- _Input_
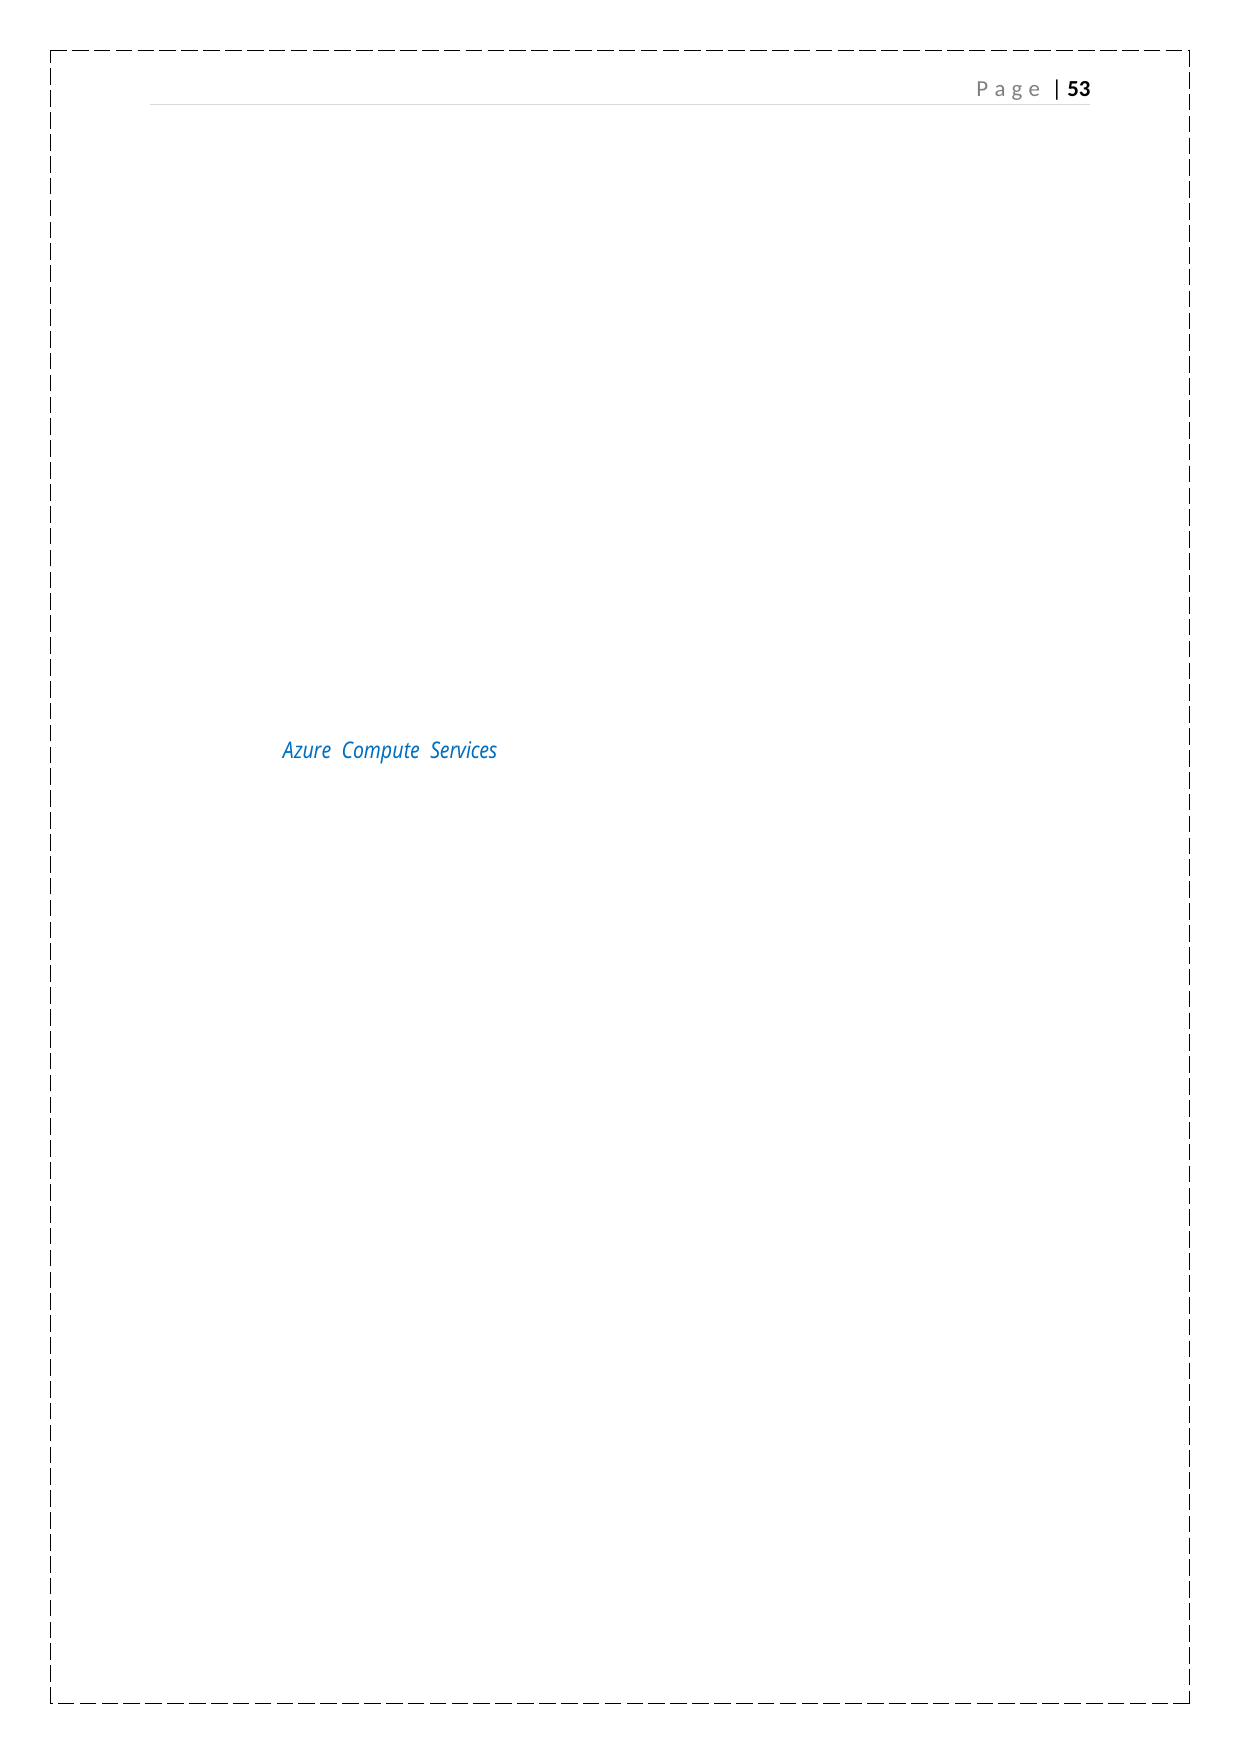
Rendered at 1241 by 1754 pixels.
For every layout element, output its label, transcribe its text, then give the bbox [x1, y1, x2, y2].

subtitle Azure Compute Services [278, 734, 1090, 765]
--
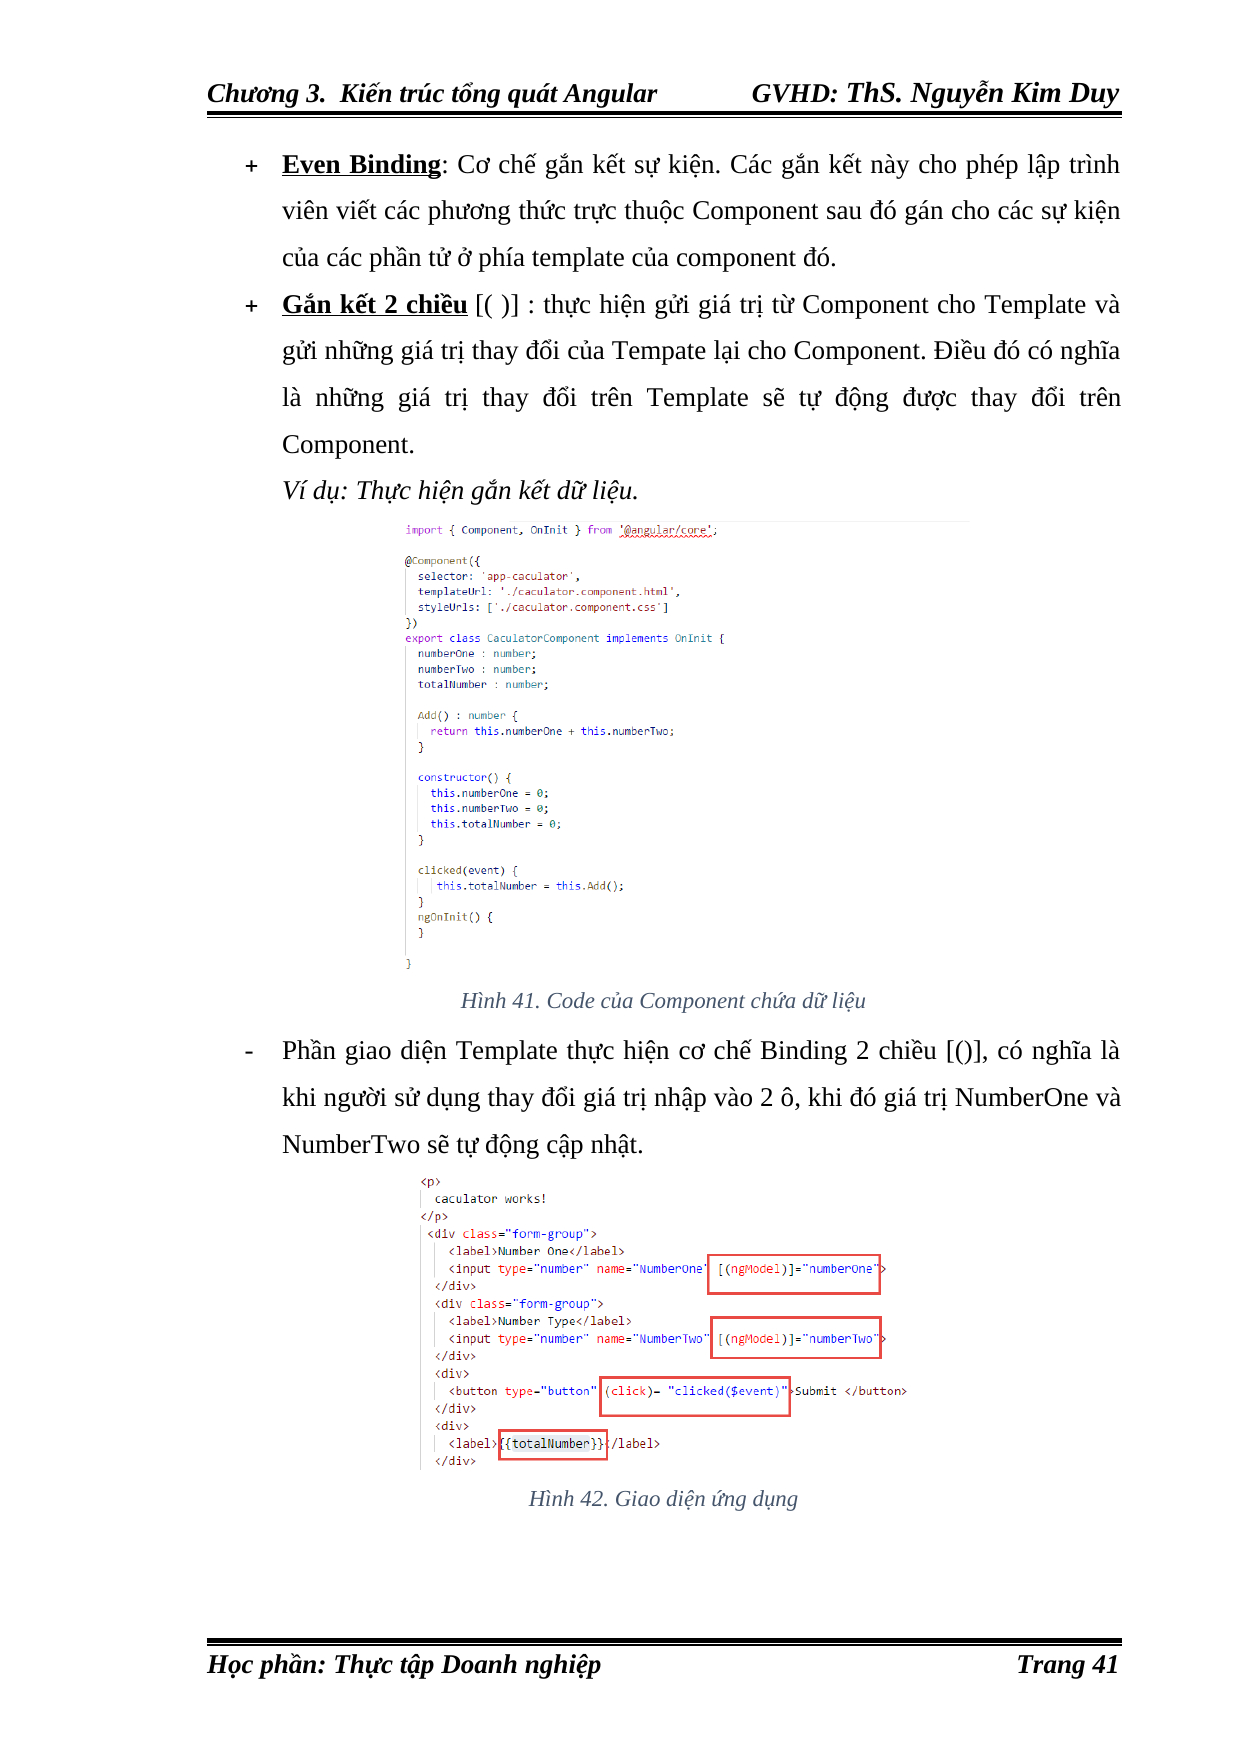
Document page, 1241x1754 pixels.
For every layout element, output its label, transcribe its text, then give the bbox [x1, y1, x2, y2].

- _Work required_
Total the lines in the records above that contain the string "pixels". Write only that total.

- _Answer section_
2